La solution la plus adaptée est de créer un droit s’imposant sur la collecte et la réunion des données.
Il s’agirait d’un type de droit qui n’est pas un droit de propriété mais qui est un droit de contrôle, de maîtrise permettant au professionnel de garder le contrôle des résultats du travail qu’il a fait.

« Le RGPD, c’est la manière un peu brutale par laquelle le droit a pensé qu’on pouvait éveiller l’attention de celui qui va aller chercher des données sur le web », fait remarquer le professeur de droit.
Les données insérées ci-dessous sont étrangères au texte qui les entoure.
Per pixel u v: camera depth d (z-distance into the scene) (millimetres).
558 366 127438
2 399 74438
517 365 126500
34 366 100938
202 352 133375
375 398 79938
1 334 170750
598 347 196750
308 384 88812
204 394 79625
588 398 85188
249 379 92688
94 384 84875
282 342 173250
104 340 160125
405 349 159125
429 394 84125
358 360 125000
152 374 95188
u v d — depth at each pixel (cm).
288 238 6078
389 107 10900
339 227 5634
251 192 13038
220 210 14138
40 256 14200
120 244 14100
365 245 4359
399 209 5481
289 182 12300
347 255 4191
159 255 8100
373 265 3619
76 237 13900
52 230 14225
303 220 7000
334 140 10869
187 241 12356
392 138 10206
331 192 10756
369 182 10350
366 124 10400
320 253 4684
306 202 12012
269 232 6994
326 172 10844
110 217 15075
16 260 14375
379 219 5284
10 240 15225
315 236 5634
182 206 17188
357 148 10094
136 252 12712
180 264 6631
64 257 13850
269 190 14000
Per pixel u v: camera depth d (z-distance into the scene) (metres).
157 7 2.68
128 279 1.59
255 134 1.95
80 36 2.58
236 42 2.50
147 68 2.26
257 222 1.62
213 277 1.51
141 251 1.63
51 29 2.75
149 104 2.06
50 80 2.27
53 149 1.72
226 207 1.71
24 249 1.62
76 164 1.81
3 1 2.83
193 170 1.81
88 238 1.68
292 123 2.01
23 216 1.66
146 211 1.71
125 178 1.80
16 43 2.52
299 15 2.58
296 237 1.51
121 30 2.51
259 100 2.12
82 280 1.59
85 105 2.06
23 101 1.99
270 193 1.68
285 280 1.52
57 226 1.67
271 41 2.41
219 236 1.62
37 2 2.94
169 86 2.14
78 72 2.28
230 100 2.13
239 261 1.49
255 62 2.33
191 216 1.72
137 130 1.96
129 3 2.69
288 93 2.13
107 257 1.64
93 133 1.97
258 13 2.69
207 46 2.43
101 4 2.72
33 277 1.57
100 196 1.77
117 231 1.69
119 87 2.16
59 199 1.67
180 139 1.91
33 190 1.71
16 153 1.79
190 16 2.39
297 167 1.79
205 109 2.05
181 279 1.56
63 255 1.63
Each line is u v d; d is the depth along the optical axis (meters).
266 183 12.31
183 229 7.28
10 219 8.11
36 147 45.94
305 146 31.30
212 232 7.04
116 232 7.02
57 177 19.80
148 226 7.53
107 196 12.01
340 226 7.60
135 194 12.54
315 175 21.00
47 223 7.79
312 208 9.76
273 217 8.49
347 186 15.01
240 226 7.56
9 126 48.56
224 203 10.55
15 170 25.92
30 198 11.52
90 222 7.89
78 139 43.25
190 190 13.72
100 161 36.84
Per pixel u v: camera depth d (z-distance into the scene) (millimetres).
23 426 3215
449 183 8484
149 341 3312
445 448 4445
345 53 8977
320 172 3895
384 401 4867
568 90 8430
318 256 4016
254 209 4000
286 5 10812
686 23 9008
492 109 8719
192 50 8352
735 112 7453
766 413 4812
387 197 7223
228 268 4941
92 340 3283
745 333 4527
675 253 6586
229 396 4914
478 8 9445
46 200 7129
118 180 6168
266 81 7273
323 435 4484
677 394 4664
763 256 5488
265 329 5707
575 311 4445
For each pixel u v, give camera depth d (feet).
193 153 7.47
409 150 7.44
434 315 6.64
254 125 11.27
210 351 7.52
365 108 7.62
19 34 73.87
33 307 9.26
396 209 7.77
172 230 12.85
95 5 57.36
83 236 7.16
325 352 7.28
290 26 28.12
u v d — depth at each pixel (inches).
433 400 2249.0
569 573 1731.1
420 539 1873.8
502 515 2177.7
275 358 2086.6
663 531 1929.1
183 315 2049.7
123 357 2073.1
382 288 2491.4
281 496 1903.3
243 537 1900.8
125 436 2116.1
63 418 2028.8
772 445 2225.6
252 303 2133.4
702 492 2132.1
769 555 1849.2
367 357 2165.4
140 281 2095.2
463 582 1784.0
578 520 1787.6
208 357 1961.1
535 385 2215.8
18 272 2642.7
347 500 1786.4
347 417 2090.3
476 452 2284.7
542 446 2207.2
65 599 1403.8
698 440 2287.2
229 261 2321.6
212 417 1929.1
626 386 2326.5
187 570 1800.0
Mais il regrette qu’il ne soit pas allé plus loin sur la manière dont on peut négocier les droits sur la propriété intellectuelle. Au niveau de la collecte, il y a un certain nombre de questions à se poser. Il faut pouvoir identifier ces données et les authentifier.

Le Règlement « eIDAS » du 23 juillet 2014 établit un cadre européen public sur la sécurité des données. « Sur cette base, on a des instruments qui nous permettent de sécuriser nos données et qui seront opposables aux tiers », estime le professeur de droit.

Le RGPD est une opportunité

Philippe Gabillault est intervenu sur le RGPD et l'a présenté comme une opportunité.
Il a témoigné de son expérience en tant que DPO Groupe des entités de Carrefour en France.
La donnée dans un groupe de distribution comme Carrefour est multiple : personnelle, financière (chiffre d’affaire des magasins, conditions d’achat des produits, algorithme, cartes de fidélité…).
D’où vient la donnée ? Elle vient de partout : les caisses, les scanners. Elle donne des informations de géolocalisation des clients dans le magasin, elle vient des smartphones et permet de suivre le client en dehors du magasin. En fonction de ces données, il s'agit proposer au client ce qu’il veut à n’importe quel moment. Aussi, il considère que la partie sécurité est essentielle car les sanctions qui peuvent intervenir en cas de failles de sécurité peuvent aller jusqu’à 4 % du chiffre d’affaire consolidé. « Même si le RGPD n’est pas parfait, il s’agit d’un texte très complet et qui donne des outils aux acteurs économiques mais aussi aux différentes autorités avec six principes à respecter ».

Le DPO aura un rôle essentiel dans les entreprises puisque la donnée va prendre une place de plus en plus importante. Selon lui, « il doit être trilingue car il doit parler le langage du droit et de la conformité, le langage de la technologie et le langage du business. S’il n’est pas capable de parler ces trois langues, il sera inaudible dans l’organisation ».

« Le premier semestre 2019 va être riche en actions et procédures avec l’annonce des premières condamnations qui risquent de tomber rapidement », prévient-il. Il cite en exemple la première sanction rendue au Portugal de 400.000 € relative à des données de santé.

La valorisation des données

La question de la valorisation des données et de la valorisation de l’ensemble de ces nouveaux actifs est cruciale, selon Jean-Baptiste Soufron. Faisant écho à Bertrand Warusfel, il rappelle que Facebook et Google ne sont pas propriétaires des données. « On peut donc générer de la valeur sans être propriétaire ».

Ceux qui arrivent à valoriser leurs données ne sont pas sur une logique de revente, mais sur un système de modèles économiques bifaces : « d’un côté on a des gens qui bénéficient d’un service gratuit, et de l’autre des gens qui veulent accéder à ce public. Il faut donc faire en sorte de permettre aux gens d’accéder aux bonnes personnes, passant ainsi à un système composé d’usagers et de clients. Toute la valeur va donc se trouver sur les interfaces qui permettent de travailler les données. Toute la valeur va se nicher dans les conditions générales d’utilisation et les conditions générales de vente : non pas des données, mais des interfaces, ce qui est peu commun ».  Ainsi, la capacité à comprendre comment, par les conditions générales, on va réussir à déterminer l’utilisation des interfaces sur les données, est fondamentale.